Если Вера, родись она в старое время, была бы "выдана" замуж, то Палага и тогда, наверно, уж как-нибудь сама распорядилась бы своей судьбой. Скорее всего она стала бы женой трудового человека — терпеливой, но всегда готовой постоять за себя. Сейчас перед нею открыты все пути. Это не беда, что она работает официанткой в столовой лесоруб-ческого посёлка в далёкой от городов тайге. Она мечтала стать лётчицей. "Летать буду", — не раз говорила она Вере. В обыденной жизни сильное, мужское начало Палаги выражалось в том, что она держала себя подчёркнуто независимо, в особенности с мужчинами. Она и Сергея Широкова встречала недружелюбно потому, что тот стал в последнее время очень уж, по её мнению, навязчив. "Что это такое? — возмущалась она. — Чего он к тебе ходит?" Сама-то она уж не пустила бы и на порог человека, который ей не нравился. А Вера успела рассказать ей также и о Генке.
"Смотри, девка, не попадись, — предупреждала Веру Палага. — Очень ты ласковая. А так нельзя. Надо кого-нибудь одного из двоих отшить — и всё. Какой тебе больше нравится? Генка? Правильно. Генка солиднее. А этот ещё молокосос…"
И вот сейчас, узнав, что Вера всё-таки решила идти провожать Сергея, она кратко и выразительно сказала:
— А будет приставать — дай ему пощёчину!.
"Хорошо Палаге, для неё всё ясно и просто", — думала Вера, с замиранием сердца выходя за посёлок. Накануне они условились, когда и в каком месте он будет её ждать. "Ну куда я иду?" — останавливалась Вера. "Ведь я его не люблю, а иду на свидание", — ужасалась она.
Сергей поджидал её на дороге, готовый пуститься в путь, длинный сутуловатый юноша в чёрном осеннем пальто, в кепке и ботинках, с рюкзаком за плечами. В рюкзаке были самые несовместимые вещи: книги, больше всего книг; рукописи — свёртки длинных полос бумаги, испещрённых мелким, бисерным почерком, — очерки, поэмы, рассказы, начатые да так и не законченные; затем — смена белья, старые штаны, носки. Весь дом на себе.
— Здравствуй, Серёжа! — выдохнула Вера, боясь на него взглянуть от стыда и не зная, что следует сказать ещё.

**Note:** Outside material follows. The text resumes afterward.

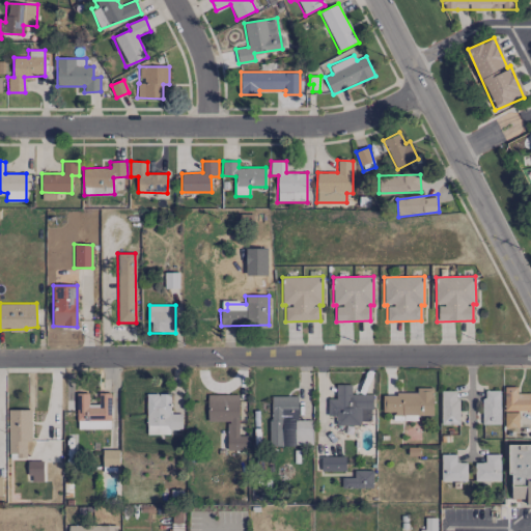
[(327,425),(372,424),(371,394),(351,394),(351,385),(336,385),(336,398),(327,398),(327,425)]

Она возникла перед ним в своей рабочей парусиновой куртке. Над чистым лбом вились у неё темнокаштановые волосы, на затылке они чуть приподнимались, завивались колечками. Маленькие розовые уши, щёки, разгоревшиеся румянцем… Он задержал её протянутую руку. Так они постояли молча. Было ясное утро — первое после прошедших дождей. Сразу от посёлка дорога вилась среди начинающих зеленеть кустарников, спускалась вниз, взбиралась на пригорки, темнела меж красных каменистых россыпей. Сергей перевёл дыхание. "Пришла… Как хорошо!" — думал он. Вера подняла голову, и опять он увидел её чудесные глаза. Тогда он порывисто обнял её и поцеловал. Вера оттолкнула его в грудь обеими руками. В глазах её мелькнул испуг и растерянность. Она быстро повернулась и побежала. Сергей длинно вздохнул, снял кепку, взмахнул ею, снова надел и медленно пошёл по дороге. Что случилось? Почему она убежала? Застыдилась первого поцелуя? Конечно. Совсем ещё девочка…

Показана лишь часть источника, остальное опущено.